▼

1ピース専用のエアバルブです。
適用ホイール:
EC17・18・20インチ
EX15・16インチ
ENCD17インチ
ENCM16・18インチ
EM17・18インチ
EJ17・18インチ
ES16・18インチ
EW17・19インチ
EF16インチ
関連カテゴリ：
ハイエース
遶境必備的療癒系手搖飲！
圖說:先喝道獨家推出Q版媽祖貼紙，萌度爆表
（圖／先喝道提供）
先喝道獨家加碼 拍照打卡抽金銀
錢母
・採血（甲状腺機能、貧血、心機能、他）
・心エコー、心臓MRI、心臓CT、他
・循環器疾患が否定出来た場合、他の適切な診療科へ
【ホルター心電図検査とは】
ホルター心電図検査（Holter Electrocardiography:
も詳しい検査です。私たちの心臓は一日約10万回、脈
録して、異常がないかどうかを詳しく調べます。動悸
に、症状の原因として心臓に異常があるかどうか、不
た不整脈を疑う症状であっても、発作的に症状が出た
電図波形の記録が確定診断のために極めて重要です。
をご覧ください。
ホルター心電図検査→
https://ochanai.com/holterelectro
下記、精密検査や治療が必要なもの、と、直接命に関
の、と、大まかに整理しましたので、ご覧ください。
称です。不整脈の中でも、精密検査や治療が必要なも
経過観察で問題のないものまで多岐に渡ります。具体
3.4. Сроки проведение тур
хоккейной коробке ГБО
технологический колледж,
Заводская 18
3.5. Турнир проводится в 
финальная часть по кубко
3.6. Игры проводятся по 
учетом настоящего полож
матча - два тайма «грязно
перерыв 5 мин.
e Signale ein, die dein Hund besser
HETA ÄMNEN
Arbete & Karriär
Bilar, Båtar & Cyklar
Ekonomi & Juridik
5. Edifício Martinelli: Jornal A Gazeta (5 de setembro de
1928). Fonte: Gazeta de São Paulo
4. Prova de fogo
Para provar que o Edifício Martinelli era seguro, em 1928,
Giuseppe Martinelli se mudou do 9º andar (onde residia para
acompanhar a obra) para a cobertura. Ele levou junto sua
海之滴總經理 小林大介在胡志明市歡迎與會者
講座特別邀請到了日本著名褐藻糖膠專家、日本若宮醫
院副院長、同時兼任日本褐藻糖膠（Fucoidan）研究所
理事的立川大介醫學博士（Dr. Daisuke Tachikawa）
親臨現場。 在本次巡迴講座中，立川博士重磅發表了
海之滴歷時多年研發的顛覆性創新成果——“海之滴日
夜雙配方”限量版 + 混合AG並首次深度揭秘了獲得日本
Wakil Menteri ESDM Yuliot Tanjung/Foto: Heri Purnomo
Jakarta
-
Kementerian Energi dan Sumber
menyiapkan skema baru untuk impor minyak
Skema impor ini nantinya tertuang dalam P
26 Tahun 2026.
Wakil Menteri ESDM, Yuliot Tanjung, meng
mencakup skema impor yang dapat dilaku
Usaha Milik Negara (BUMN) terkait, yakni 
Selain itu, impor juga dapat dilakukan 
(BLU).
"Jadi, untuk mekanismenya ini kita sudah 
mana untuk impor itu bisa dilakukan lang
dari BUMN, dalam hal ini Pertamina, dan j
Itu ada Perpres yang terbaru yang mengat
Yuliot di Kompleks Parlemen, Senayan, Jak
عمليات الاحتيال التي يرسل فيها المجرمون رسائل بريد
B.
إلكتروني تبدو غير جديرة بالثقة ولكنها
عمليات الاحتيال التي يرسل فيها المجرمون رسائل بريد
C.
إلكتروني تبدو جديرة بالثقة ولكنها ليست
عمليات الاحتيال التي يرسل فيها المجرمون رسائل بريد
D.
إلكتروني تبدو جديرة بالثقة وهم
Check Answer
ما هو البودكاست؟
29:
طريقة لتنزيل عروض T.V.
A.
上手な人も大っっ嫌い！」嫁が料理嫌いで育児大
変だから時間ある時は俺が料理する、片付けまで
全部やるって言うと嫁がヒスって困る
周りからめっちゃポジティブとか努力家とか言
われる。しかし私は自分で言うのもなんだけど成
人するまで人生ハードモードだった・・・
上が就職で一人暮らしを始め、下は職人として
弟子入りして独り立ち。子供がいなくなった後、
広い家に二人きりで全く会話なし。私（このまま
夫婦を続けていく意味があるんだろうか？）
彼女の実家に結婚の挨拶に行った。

▲

TASK: From the top of the listing above, restate each line word for word up to and including the line with "下記、精密検査や治療が必要なもの、と、直接命に関"; add nothing else.

REPLY:
1ピース専用のエアバルブです。
適用ホイール:
EC17・18・20インチ
EX15・16インチ
ENCD17インチ
ENCM16・18インチ
EM17・18インチ
EJ17・18インチ
ES16・18インチ
EW17・19インチ
EF16インチ
関連カテゴリ：
ハイエース
遶境必備的療癒系手搖飲！
圖說:先喝道獨家推出Q版媽祖貼紙，萌度爆表
（圖／先喝道提供）
先喝道獨家加碼 拍照打卡抽金銀
錢母
・採血（甲状腺機能、貧血、心機能、他）
・心エコー、心臓MRI、心臓CT、他
・循環器疾患が否定出来た場合、他の適切な診療科へ
【ホルター心電図検査とは】
ホルター心電図検査（Holter Electrocardiography:
も詳しい検査です。私たちの心臓は一日約10万回、脈
録して、異常がないかどうかを詳しく調べます。動悸
に、症状の原因として心臓に異常があるかどうか、不
た不整脈を疑う症状であっても、発作的に症状が出た
電図波形の記録が確定診断のために極めて重要です。
をご覧ください。
ホルター心電図検査→
https://ochanai.com/holterelectro
下記、精密検査や治療が必要なもの、と、直接命に関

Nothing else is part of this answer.